The plaintiffs filed a complaint in federal district court in Delaware 2 on February 17, 1988, naming as the defendant "Janus R. Robinson, d/b/a Kirby & Holloway Family Restaurant." On February 23, 1988, when the plaintiffs attempted service on Robinson at the restaurant, they were informed by an unidentified employee that Gray, rather than Robinson, was the owner of the Restaurant. Unbeknown to the plaintiffs at that time, Gray had purchased the Restaurant from Robinson on September 4, 1984 through a corporation called Creative Dining, Inc.

Upon receiving information that Gray was the owner of the restaurant, plaintiffs filed an amended complaint as of right on March 14, 1988, after the statute of limitations period had expired, 3 adding as a defendant "James Gray, d/b/a Kirby & Holloway Family Restaurant." Gray was personally served on March 18, 1988. When Gray answered the complaint on May 2, 1988, the plaintiffs learned for the first time that Creative Dining, Inc., was the actual owner of the Restaurant, and that Gray was the principal stockholder of that corporation.

Although Gray had not registered Creative Dining, Inc., as the new owner of the Restaurant prior to the filing of this suit, he did register "Creative Dining, d/b/a Kirby & Holloway Family Restaurant" in the Prothonotary's office on May 2, 1988. Before that date, the only public record that accurately reflected ownership was the state license of the Restaurant. That document was posted in Gray's office in the basement of the Restaurant, an area not open to the public.

In his answer to the plaintiff's complaint, Gray had raised the statute of limitations as an affirmative defense, and on July 7, 1988, he moved for summary judgment on that ground. On August 10, 1988, plaintiffs moved to file a second amended complaint correcting Robinson's name 4 and adding "Creative Dining, Inc., d/b/a Kirby & Holloway Family Restaurant" as a defendant. The district court, after determining that the plaintiffs had failed to meet the requirements under Fed.R.Civ.P. 15(c) for relating their amended complaint back to the time of the filing of the original action, and that Gray's failure to register his company as the owner of the Restaurant and to post its license publicly did not provide plaintiffs with any form of equitable relief from the statute of limitations defense, granted Gray's motion for summary judgment and denied plaintiffs' motion to file a second amended complaint. Judgment was entered on December 15, 1988 123 F.R.D. 484, and this appeal followed.

II.
A.

As an initial matter, we must determine what is our appropriate scope of review in this case. On this summary-judgment record, we view the facts as they are set forth on the affidavits, in the light most favorable to the non-moving party, in order to determine whether there are material issues of disputed fact. In that determination, our review is plenary. Erie v. Telecommunications, Inc. v. City of Erie, 853 F.2d 1084, 1093 (3d Cir.1988). We also exercise plenary review over the district court's statutory construction, see Chrysler Credit Corp. v. First Nat'l Bank & Trust Co., 746 F.2d 200, 202 (3d Cir.1984), and interpretation of legal precepts. Dent v. Cunningham, 786 F.2d 173, 175 (3d Cir.1986).

- _Assignment 1_
In the court opinion excerpt, on what date did Gray buy the Restaurant from Robinson?
- _Assignment 2_
For each statement, say whether it agrees with the court opinion excerpt. Answer yes or no, and quote the deciding words from the court opinion excerpt. (a) Gray was personally served on March 18, 1988. (b) The state license of the Restaurant was posted where the public could see it. (c) The plaintiffs filed their amended complaint before the statute of limitations period had expired.
- _Assignment 3_
Transcribe the court opinion excerpt, starting with "The plaintiffs filed" and going on through "called Creative Dining, Inc.".

[Dataset entries]

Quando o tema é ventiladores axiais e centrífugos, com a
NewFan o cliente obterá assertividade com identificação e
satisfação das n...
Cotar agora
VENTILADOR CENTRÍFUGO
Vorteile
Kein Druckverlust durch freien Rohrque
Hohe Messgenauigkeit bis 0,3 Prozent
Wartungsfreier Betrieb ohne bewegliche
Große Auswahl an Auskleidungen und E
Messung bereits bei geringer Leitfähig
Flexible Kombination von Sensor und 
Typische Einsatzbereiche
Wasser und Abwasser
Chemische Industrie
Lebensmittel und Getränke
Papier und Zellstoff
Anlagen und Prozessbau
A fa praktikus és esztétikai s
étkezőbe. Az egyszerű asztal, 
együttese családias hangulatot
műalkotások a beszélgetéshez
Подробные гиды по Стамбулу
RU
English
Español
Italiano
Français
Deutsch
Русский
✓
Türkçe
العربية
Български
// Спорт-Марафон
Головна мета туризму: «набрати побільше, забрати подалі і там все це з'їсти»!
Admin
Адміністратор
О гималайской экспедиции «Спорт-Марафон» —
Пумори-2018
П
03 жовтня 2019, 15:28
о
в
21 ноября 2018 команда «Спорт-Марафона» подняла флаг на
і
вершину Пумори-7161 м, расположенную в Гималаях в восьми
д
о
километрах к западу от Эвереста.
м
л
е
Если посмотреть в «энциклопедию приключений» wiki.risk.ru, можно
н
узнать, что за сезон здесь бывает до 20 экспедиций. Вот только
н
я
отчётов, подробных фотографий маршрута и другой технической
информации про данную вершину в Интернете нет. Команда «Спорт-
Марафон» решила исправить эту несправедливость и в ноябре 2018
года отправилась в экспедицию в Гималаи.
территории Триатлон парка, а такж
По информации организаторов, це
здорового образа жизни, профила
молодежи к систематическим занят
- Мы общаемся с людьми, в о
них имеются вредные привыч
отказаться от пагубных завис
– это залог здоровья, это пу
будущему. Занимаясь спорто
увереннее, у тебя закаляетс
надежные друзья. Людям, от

- _Response area 1_
September 4, 1984

- _Response area 2_
(a) Yes: "Gray was personally served on March 18, 1988."
(b) No: "That document was posted in Gray's office in the basement of the Restaurant, an area not open to the public."
(c) No: "after the statute of limitations period had expired"

- _Response area 3_
The plaintiffs filed a complaint in federal district court in Delaware 2 on February 17, 1988, naming as the defendant "Janus R. Robinson, d/b/a Kirby & Holloway Family Restaurant." On February 23, 1988, when the plaintiffs attempted service on Robinson at the restaurant, they were informed by an unidentified employee that Gray, rather than Robinson, was the owner of the Restaurant. Unbeknown to the plaintiffs at that time, Gray had purchased the Restaurant from Robinson on September 4, 1984 through a corporation called Creative Dining, Inc.